Eine kleine Auswahl:
Die Republik Österreich nimmt seinen Bürgern 42,5 Prozent von dem, was sie erwirtschaften, in Form von Steuern und Gebühren wieder ab (Platz 55). Da der Staat aber Geld in einem Volumen von 52,3 Prozent der Wirtschaftsleistung ausgeben will (Platz 56), wachsen die Staatsschulden auf knapp 87 Prozent des BIP (Platz 49) an. Sollte dahinter die Strategie stehen, mit hohen Ausgaben die Wirtschaft anzukurbeln, so kann man ihr gerade beim Scheitern zusehen. Im Vorjahr schrumpfte die reale Wirtschaftsleistung pro Kopf hierzulande um 0,4 Prozent (Platz 54), internationale Geldgeber investierten nur noch 4,9 Milliarden US-Dollar (Platz 36), und die einst konkurrenzlos niedrige Arbeitslosigkeit ist mittlerweile auch Schnee von gestern (Platz 22).
So viel zu den „Hard Facts“. Sicher, Österreich ist immer noch ein reiches Land, aber auch ein teures.
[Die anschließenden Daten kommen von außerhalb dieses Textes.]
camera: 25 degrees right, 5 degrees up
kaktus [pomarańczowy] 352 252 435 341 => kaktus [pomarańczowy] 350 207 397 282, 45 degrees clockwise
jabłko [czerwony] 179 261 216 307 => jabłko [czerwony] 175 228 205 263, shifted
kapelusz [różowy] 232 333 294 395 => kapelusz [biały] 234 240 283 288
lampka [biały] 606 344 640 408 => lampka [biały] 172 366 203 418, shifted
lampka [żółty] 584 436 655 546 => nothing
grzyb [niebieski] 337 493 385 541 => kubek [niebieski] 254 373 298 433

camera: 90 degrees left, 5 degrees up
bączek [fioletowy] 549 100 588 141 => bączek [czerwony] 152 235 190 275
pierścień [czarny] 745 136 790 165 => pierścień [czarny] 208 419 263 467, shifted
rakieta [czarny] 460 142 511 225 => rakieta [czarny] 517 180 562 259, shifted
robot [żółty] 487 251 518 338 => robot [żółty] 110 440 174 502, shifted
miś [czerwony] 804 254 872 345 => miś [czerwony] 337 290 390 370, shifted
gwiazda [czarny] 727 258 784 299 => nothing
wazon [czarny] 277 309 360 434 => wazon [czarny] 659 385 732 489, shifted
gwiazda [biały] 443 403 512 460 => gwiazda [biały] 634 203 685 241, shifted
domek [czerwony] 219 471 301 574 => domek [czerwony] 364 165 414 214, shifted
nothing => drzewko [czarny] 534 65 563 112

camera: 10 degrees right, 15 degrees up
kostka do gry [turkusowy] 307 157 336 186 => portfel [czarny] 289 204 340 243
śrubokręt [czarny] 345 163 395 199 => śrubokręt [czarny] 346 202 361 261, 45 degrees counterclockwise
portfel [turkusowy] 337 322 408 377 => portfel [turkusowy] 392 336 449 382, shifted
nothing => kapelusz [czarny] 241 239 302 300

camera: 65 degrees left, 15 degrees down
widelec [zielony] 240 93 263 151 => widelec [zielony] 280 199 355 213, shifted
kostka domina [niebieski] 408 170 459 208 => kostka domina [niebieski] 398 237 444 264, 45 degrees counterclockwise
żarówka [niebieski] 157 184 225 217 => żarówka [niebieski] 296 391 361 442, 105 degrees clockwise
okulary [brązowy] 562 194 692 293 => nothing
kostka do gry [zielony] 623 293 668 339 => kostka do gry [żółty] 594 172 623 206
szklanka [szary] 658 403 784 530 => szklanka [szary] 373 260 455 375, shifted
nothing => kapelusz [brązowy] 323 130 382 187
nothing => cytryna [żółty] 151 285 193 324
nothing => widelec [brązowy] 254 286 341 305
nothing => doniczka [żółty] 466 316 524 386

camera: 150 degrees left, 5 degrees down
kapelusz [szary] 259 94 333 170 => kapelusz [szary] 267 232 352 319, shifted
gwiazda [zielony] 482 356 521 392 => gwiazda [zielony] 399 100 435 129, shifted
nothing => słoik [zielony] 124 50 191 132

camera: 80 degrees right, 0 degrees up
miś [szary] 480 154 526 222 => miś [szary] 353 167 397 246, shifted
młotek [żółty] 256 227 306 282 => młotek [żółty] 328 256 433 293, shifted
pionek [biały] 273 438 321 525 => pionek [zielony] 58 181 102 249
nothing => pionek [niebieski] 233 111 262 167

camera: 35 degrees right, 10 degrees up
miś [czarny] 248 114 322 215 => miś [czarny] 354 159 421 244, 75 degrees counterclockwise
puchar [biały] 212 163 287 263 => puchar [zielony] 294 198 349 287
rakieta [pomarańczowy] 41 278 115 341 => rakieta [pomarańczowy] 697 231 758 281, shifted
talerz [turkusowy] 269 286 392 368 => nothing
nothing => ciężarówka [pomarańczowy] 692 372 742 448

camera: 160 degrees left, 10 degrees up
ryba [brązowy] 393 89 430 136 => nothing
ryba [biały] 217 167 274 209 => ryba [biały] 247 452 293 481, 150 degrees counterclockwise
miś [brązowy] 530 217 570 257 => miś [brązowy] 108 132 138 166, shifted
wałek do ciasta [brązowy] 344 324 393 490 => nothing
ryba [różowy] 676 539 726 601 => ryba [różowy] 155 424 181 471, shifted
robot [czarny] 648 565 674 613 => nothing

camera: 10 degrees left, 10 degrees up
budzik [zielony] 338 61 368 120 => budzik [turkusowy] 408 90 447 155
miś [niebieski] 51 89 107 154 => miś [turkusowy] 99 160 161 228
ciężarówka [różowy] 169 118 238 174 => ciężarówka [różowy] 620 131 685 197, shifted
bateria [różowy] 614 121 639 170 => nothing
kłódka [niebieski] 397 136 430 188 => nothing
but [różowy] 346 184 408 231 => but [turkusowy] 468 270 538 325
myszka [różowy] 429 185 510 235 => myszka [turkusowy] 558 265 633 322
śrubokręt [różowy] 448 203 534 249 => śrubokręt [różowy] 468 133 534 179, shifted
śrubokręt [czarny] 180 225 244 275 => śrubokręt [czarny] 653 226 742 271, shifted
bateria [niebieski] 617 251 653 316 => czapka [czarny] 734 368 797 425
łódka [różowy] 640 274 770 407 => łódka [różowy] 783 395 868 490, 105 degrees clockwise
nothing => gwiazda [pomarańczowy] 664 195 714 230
Kaufkraftbereinigt reicht die absolute Wirtschaftsleistung nur noch für die schwächere Hälfte (37. Platz.) Und ganz unbemerkt ist der langsame Abstieg auch andernorts nicht geblieben: Können wir uns wirklich entspannt zurücklehnen, wenn etwa die EU-Kommission Österreich mittlerweile zu den ökonomischen Schlusslichtern zählt?
Im heurigen Jahr kann die heimische Wirtschaft nach Einschätzung der Brüsseler Experten gerade noch mit einem Mini-Aufschwung von 0,8 Prozent rechnen. Ähnlich langsam entwickeln sich in der EU nur Italien, Frankreich, Griechenland und Zypern.
Wie es anders geht, verrät ein Blick auf das andere Ende des IMD-Rankings. Neben den drei Spitzenreitern USA, Hongkong und Singapur sind dort aus Europa die Schweiz, Norwegen, Dänemark, Schweden und Deutschland zu finden.
Arbeit wird stetig teurer
Während die USA vor allem von der hohen Innovationskraft und dem starken Finanzsektor profitiert, haben einige europäische Kandidaten in den Top Ten umfassende Strukturreformen hinter sich gebracht, um da zu stehen, wo sie heute sind. Schweden hat in den 1990er-Jahren seinen Staatshaushalt saniert, Deutschland hat einschneidende Reformen auf dem Arbeitsmarkt durchgeführt und wird dadurch bald billiger als Österreich. Die Früchte all dessen lassen sich an vielen „Hard Facts“ ablesen. Einige davon hat das IMD für sein Ranking zusammengetragen. Alle sind das noch lange nicht.